Le second point important tient en une phrase, situé en fin de ce bref rapport : « Chaque jour, le NCTC (National CounterTerrorism Center,ndt)reçoit littéralement des centaines de renseignements du monde entier, et vérifie des centaines de noms différents, et ajoute à la « liste de surveillance » (la liste des « interdits de vol ») plus de 350 noms »… et d’ajouter que les indices en question sont « autrement plus sérieux » que ceux qui avaient été collectés à propos d’Abdul Mutallab. 350 noms par jour, c’est près de 130 000 identités de plus qui viennent s’ajouter soit à la « no flight list », soit aux fichiers d’individus suspects nécessitant un filtrage plus attentif ou un traitement particulier. Or, le NCTC sait fort bien que cette escalade du filtrage entraîne non seulement un engorgement des structures chargées de la vérification desdites listes : les services de renseignements occidentaux utilisaient eux-mêmes ces méthodes dans les années 80 pour saturer la capacité d’analyse du KGB. Si les outils de tri et de traitement moderne (surtout américains) n’ont rien à voir avec ceux de l’URRS d’autrefois, le volume de « faux positifs » que génère cette nouvelle forme de conflit asymétrique a également crû de manière exponentielle.

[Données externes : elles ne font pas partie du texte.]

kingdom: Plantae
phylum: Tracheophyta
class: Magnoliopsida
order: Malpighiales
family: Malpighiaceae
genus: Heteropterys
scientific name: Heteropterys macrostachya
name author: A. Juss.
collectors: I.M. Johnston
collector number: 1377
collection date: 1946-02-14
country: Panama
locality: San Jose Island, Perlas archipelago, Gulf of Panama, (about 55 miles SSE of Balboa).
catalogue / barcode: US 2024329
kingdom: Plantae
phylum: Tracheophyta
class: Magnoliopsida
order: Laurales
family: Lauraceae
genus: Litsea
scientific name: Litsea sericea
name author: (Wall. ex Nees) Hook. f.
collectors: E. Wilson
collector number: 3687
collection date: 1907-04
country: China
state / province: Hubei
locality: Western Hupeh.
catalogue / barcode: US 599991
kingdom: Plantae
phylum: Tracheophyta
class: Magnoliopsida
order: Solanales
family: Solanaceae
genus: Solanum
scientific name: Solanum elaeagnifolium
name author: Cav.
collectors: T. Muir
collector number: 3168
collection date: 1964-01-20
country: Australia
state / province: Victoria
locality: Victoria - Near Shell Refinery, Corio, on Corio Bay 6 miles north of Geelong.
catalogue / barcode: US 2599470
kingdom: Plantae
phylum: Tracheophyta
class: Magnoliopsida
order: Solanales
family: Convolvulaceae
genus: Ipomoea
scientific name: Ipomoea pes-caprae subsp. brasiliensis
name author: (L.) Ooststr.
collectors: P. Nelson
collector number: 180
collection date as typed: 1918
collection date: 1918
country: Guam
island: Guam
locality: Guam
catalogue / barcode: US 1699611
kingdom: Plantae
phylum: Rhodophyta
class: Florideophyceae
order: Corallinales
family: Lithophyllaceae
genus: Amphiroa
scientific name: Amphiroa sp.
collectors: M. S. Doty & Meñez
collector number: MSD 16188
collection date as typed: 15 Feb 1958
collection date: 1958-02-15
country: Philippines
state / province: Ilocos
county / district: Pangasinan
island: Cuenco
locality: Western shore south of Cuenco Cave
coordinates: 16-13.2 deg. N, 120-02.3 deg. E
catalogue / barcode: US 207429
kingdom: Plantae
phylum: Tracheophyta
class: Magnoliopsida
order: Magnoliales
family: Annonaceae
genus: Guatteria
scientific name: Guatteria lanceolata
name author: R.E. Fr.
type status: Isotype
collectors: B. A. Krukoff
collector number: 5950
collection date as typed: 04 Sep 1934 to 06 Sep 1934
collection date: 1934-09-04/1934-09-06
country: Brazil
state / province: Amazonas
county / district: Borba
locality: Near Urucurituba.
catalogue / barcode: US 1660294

Sur le chapitre du « on aurait pu éviter », Bruce Schneier rebondit sur un article publié sur le blog QandO et à la réponse qu’en fait le journaliste d’investigation Kevin Drum sur Mother Jones : il est toujours tentant de confondre analyse post-événement et critique à posteriori. Il est tout aussi aisé de découvrir les « faisceaux d’évidence » une fois les catastrophes survenues. Surtout si certaines de ces évidences sont grossies à la lueur du passé, relèvent de l’invention, du fantasme, ou de la « preuve par répétition d’une information non vérifiée », voir de la juxtaposition de faits sans rapport direct. Ainsi le récent battage médiatique à propos de l’espionnage de l’industrie pétrolière américaine dévoilé par hasard dans la semaine suivant l’affaire Google. Tout çà n’est ni du journalisme, ni de « l’analyse forensic » sérieuse.